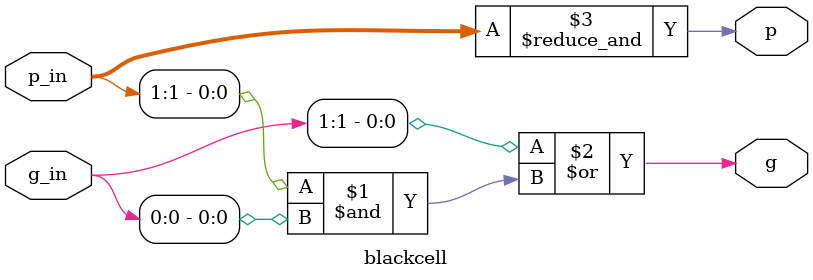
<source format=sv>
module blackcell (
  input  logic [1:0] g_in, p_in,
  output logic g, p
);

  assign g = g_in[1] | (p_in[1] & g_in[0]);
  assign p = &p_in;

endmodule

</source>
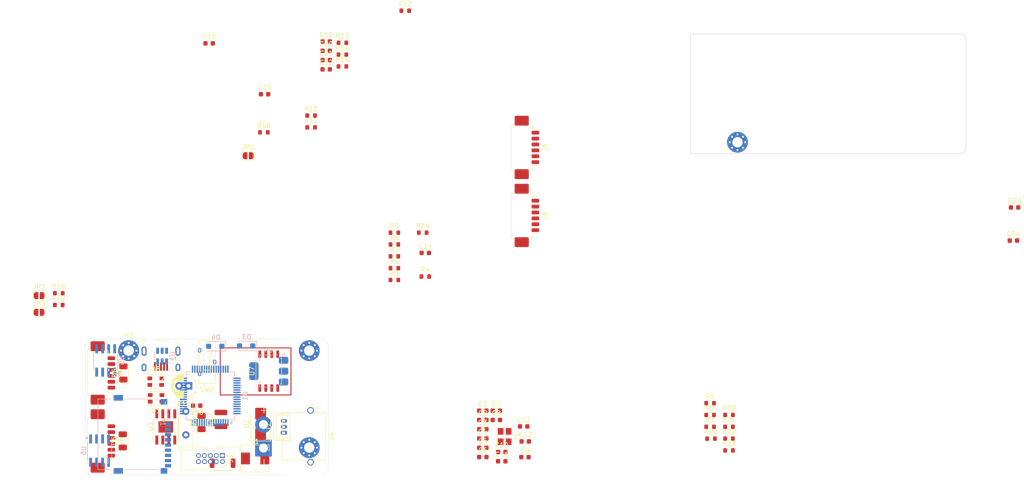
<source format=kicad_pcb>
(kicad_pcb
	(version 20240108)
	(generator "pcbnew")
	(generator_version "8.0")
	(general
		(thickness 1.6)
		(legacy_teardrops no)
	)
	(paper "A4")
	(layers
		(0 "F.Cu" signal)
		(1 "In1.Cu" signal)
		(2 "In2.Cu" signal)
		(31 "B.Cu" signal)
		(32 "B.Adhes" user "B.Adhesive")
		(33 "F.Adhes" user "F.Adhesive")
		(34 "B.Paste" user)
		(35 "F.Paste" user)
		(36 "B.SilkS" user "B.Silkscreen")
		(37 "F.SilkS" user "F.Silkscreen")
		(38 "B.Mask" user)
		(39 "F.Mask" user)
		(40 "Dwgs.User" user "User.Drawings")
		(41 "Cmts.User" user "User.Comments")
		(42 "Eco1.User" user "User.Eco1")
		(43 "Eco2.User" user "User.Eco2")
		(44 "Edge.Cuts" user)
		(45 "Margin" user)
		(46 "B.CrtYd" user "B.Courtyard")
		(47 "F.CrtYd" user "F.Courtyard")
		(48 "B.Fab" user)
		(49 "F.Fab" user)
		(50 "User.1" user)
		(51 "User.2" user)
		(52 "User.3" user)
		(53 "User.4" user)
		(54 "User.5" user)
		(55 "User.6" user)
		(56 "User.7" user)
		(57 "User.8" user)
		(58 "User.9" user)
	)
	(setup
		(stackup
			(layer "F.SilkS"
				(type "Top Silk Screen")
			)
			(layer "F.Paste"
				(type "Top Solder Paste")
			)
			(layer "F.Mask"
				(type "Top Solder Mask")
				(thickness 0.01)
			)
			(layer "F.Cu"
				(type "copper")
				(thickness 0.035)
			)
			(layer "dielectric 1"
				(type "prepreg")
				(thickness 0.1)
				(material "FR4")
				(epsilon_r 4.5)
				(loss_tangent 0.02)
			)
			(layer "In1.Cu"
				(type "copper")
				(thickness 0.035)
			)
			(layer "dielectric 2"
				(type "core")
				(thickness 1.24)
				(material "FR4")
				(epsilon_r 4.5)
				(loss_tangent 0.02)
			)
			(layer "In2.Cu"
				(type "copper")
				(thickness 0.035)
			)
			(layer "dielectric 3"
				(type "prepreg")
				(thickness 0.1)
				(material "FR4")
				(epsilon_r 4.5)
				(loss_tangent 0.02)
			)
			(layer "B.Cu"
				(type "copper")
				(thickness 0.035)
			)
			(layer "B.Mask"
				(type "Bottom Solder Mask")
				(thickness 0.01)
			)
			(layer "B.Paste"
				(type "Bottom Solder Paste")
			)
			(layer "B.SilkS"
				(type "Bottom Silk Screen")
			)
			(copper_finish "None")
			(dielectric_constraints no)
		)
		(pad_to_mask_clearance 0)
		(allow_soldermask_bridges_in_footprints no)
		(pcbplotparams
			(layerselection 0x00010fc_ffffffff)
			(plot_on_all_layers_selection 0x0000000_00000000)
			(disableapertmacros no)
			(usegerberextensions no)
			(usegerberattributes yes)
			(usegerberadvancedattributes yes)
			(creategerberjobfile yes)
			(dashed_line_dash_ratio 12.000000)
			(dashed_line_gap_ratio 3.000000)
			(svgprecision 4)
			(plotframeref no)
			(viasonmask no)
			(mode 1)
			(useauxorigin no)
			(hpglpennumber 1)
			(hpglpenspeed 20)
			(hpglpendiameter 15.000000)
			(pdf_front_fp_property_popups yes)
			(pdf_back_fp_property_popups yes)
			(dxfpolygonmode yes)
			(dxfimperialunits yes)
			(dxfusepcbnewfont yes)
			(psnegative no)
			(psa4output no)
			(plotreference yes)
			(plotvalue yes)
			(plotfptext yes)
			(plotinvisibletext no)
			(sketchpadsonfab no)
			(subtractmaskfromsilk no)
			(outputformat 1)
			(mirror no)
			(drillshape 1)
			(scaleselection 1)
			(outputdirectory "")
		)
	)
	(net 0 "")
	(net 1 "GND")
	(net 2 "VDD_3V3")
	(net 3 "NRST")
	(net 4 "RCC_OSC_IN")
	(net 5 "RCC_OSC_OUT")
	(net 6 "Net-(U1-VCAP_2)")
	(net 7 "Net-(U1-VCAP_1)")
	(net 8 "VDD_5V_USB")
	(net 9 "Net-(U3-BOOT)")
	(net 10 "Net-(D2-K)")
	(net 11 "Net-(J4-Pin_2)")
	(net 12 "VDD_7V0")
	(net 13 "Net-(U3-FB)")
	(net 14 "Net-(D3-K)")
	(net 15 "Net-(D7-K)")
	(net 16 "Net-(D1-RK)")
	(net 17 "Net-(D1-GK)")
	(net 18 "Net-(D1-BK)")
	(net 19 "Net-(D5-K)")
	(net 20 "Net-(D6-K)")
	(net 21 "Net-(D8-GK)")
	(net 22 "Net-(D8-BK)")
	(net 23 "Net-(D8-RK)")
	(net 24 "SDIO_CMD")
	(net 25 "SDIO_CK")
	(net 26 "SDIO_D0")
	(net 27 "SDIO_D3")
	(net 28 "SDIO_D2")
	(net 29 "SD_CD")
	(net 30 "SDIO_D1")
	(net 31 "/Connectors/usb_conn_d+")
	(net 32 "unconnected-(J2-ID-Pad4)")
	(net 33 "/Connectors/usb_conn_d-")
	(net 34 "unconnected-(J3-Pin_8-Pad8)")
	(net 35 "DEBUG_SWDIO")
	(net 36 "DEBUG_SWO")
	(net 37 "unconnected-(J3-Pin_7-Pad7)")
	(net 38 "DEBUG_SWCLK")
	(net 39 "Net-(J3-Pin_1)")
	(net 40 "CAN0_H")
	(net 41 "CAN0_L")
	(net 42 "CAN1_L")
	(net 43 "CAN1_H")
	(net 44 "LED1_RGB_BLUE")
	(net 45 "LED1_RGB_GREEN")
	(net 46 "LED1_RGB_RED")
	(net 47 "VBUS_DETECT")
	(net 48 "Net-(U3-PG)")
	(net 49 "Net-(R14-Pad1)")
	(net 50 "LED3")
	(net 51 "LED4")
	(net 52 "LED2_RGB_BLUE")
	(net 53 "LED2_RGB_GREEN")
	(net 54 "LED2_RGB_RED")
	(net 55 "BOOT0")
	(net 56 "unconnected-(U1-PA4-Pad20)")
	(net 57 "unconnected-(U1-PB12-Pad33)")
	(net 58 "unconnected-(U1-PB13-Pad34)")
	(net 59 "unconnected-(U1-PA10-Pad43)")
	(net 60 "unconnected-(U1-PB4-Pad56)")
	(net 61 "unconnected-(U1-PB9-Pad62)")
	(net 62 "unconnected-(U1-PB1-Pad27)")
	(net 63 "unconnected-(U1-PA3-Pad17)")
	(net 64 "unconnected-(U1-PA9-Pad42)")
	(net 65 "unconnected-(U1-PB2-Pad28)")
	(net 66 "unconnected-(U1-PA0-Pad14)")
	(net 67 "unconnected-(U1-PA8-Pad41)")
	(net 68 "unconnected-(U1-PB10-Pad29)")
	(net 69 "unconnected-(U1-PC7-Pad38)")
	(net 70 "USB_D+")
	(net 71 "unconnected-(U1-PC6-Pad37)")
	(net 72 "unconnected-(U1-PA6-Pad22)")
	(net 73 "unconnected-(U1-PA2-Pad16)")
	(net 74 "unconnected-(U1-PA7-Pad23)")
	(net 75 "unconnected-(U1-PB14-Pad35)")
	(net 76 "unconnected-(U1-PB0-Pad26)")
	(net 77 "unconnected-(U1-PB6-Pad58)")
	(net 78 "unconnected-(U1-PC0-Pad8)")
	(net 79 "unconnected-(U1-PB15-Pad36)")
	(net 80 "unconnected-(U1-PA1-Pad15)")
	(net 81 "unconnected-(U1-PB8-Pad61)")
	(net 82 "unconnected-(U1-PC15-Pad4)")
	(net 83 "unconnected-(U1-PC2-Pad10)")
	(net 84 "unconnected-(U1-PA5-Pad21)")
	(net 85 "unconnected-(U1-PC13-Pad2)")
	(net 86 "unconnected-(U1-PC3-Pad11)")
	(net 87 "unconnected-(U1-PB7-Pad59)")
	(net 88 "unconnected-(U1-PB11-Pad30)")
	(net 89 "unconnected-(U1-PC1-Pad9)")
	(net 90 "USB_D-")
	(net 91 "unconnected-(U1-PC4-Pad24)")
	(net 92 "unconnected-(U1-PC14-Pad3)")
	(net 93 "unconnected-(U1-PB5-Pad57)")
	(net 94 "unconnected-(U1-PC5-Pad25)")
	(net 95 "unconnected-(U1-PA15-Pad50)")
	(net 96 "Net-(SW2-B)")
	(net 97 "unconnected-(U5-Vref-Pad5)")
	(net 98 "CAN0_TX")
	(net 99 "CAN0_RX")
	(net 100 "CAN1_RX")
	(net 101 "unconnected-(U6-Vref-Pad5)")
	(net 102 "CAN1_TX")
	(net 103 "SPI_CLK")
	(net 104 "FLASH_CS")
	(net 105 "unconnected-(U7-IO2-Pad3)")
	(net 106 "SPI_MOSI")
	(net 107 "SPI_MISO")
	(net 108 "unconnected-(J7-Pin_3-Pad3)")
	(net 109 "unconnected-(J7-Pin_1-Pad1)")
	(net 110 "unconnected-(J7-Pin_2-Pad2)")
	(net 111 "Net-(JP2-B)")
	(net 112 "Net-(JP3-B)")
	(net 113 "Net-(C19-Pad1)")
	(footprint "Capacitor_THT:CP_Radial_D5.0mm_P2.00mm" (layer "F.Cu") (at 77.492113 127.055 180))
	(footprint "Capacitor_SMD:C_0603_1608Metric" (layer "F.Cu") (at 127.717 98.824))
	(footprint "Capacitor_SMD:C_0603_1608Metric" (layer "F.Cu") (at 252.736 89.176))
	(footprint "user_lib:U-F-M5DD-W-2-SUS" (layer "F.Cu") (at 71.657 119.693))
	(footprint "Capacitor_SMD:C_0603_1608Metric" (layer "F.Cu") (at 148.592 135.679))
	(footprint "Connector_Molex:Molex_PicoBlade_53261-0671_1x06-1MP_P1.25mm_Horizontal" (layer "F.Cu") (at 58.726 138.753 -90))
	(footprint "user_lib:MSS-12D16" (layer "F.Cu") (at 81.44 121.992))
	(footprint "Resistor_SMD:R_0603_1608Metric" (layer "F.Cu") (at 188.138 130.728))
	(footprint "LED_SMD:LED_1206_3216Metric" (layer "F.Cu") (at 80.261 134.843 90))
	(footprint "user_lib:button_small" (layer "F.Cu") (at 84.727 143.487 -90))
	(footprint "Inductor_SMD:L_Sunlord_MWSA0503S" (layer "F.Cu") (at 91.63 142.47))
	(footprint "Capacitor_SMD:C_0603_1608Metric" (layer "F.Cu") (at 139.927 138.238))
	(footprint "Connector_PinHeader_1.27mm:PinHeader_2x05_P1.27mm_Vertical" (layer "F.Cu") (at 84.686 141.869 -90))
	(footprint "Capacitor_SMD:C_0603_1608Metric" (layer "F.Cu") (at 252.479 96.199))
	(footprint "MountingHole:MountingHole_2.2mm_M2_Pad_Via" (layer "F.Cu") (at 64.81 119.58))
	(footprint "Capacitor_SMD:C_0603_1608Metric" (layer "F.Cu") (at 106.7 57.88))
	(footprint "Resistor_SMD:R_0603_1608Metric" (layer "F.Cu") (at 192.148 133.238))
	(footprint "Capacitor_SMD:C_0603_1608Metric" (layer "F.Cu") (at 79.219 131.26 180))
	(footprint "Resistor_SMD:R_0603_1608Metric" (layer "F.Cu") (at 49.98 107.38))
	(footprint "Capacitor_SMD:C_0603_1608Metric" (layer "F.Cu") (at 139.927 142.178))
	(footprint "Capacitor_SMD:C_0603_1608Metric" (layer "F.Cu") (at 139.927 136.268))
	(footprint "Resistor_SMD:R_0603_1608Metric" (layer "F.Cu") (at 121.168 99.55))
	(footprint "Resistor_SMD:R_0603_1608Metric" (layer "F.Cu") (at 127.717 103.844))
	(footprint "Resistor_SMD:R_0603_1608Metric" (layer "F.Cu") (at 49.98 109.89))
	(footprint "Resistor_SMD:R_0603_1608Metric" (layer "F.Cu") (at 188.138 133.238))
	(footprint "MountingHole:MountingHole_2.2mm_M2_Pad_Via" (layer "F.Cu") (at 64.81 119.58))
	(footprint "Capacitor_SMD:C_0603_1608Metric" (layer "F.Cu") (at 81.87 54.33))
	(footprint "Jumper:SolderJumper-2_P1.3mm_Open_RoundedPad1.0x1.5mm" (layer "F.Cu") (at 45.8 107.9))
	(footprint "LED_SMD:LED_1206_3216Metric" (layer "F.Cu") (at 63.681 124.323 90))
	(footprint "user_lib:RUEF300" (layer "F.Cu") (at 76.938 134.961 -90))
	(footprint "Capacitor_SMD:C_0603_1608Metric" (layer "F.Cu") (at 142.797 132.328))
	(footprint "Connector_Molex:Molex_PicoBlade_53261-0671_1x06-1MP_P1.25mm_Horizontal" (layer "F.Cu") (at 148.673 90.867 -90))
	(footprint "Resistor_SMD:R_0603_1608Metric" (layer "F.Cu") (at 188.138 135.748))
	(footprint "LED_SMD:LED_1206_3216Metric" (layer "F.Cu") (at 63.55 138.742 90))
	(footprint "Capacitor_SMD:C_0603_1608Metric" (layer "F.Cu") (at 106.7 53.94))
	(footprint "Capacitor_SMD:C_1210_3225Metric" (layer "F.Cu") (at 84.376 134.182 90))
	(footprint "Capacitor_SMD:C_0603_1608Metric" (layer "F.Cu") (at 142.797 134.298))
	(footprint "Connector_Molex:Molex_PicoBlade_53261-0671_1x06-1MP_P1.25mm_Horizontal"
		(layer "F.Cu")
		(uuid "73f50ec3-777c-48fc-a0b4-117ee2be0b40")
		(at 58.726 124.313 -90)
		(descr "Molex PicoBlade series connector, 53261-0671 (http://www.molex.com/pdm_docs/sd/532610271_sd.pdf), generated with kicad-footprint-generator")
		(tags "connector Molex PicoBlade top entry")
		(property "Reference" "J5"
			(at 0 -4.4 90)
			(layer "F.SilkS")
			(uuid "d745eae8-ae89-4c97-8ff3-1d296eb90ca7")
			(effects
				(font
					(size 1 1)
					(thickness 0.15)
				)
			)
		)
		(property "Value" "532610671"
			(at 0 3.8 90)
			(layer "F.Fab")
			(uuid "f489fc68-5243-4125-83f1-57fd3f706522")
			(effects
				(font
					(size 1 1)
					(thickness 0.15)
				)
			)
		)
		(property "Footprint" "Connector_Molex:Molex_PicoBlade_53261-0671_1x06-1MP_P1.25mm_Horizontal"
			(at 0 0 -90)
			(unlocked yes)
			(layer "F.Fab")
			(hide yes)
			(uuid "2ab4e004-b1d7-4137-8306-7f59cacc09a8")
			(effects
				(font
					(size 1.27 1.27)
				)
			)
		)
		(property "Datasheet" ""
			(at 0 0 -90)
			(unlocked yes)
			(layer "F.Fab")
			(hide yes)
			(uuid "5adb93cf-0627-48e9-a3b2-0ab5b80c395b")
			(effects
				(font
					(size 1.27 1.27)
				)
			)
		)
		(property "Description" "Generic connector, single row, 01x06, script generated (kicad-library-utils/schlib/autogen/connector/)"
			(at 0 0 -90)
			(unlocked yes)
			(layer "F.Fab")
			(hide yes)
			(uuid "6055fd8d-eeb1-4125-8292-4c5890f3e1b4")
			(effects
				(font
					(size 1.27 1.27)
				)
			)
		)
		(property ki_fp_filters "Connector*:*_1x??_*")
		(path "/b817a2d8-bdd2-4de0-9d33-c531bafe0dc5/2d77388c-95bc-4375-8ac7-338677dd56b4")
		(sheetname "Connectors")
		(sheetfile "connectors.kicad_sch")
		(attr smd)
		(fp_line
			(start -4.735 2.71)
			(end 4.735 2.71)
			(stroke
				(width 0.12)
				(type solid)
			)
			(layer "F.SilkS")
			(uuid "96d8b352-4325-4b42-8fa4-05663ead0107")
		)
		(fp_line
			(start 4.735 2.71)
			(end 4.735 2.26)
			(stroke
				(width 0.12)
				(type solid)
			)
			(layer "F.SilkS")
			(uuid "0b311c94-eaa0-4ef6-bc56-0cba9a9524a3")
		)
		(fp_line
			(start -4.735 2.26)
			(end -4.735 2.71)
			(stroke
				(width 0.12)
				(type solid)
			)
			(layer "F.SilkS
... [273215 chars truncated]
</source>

----

TASK TO CARRY OUT:
Count the lines in the data where "logic" occurs. Report the number only.

PROBLEM SOLUTION:
2